EXCERPT TO READ —
Donna and Dara have written a book.
[00:03:05] Nina: They have a really robust business and we talked about hobbies and friendship preparing for the empty nest, they were just a pleasure to talk to and here they are. Hi Donna and Dara. Welcome to Dear Nina.
[00:03:16] Dara: Thanks so much for having us.
[00:03:18] Nina: you guys have such an interesting story that I want you to tell yourselves. I really think will also be an inspiration to listeners in so many different levels because your business having to do with mahjong and canasta speaks to people having hobbies and other things, but also just the very fact that you started this business maybe a little later in life. This wasn’t something you were doing when you were 25 years old is in itself. Inspiring. which one of you would like to tell your business slash friendship story? Really?
[00:03:48] Donna: It’s interesting because Dara and I went to rival high schools when we were younger. but Dara is 7 years younger than me, so I wouldn’t know her anyway. Then we went to the same law school, but again, Dara was younger than me. We didn’t really meet until our firstborn kids went to preschool. So we met as parents, we did a lot of events at our children’s school in PTA. We wrote a cookbook. We got donors for carnivals. We raised a lot of money for the school. So then at that point, we knew that we could work together well. So we were friends and then became business partners.
My story is a little different than Dara’s. So I was a practicing attorney. First kid, it was doable. Second kid came along. My father passed away. My mother got sick and it just became too much. So I retired basically and stayed home to help take care of my mother and my children. And I started to learn mahjong. Dara can tell where it goes from there.
[00:04:43] Dara: when I grew up in New York, my mom played mahjong all the time and I was laughing cause I thought it was for older women. And I look back and I think she was 36. So it’s so funny to me how your definition of older women changes. But when I heard friends were starting, I’m like, you know, I kind of remember sitting on her lap and I remember what the tiles look like and hearing her friends laugh.
So I’m like, okay, I’ll learn too. And then we were playing for probably over 10, 12 years. And Donna, it was very bittersweet, but her mom told her to buy herself something. I think it started us on the collecting of mahjong sets. So I kind of blamed Donna for that. But she bought this first beautiful bone and bamboo set.
And anyone who plays mahjong or has seen the tiles, they’re works of art. And what’s great about them is they’re works of art you could play with. And the set that she bought came with these tiny little dice that were very plain and hard to see. But what was bizarre is it came in a wood holder, which is called a coffin. And when she was so excited showing me this beautiful set, and I saw that I just associate words with things. I was like, I’m going to go home and I’m going to find her cheery dice with mahjong symbols. And there weren’t any. And you know, necessity is the mother of invention.
I was like, Donna, this is a weird ask, but I have a gift idea for you, but I think it would be fun to do together. And we designed 10 pair. My maiden name is Mosher. Our first pair we hear cha ching and it’s Phyllis Mosher from Boca. So I’m like, mom, you didn’t have to buy the first pair.
[00:06:03] Nina: Oh.
[00:06:04] Dara: a pair. And unfortunately Donna did not get one of those first pair because we sold the other nine pair within like three hours. So I, it was a gift that she didn’t get, but it started our journey of beginning with a beautiful roll, and that was in 2019.

TASKS FOR THIS EXERCISE —
A: In the interview excerpt, who bought the first pair of dice?
B: In the interview excerpt, what led Dara to look for new dice for Donna's first mahjong set?
C: Repeat word for word the part of the interview excerpt starting with "[00:03:05] Nina: They" and going on through "for having us.".
Nothing in the entries is needed for this work.

SUPPLIED ENTRIES —

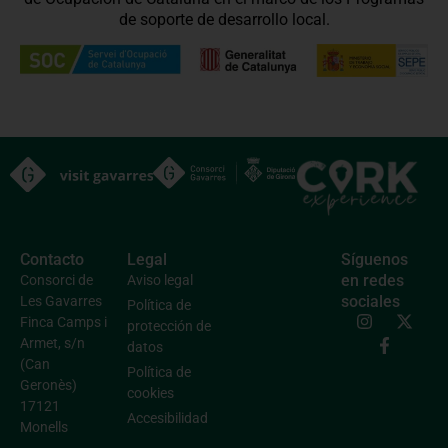
de soporte de desarrollo local.
Contacto
Legal
Síguenos
en redes
Consorci de
Aviso legal
sociales
Les Gavarres
Política de
Finca Camps i
protección de
Armet, s/n
datos
(Can
Política de
Geronès)
cookies
17121
Accesibilidad
Monells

ANSWERS FOR THE EXERCISE —
A: Phyllis Mosher from Boca bought the first pair.

B: The set Donna bought came with tiny dice that were very plain and hard to see. Dara wanted to find her cheery dice with mahjong symbols, but there weren't any. So she suggested they design dice together.

C:
[00:03:05] Nina: They have a really robust business and we talked about hobbies and friendship preparing for the empty nest, they were just a pleasure to talk to and here they are. Hi Donna and Dara. Welcome to Dear Nina.
[00:03:16] Dara: Thanks so much for having us.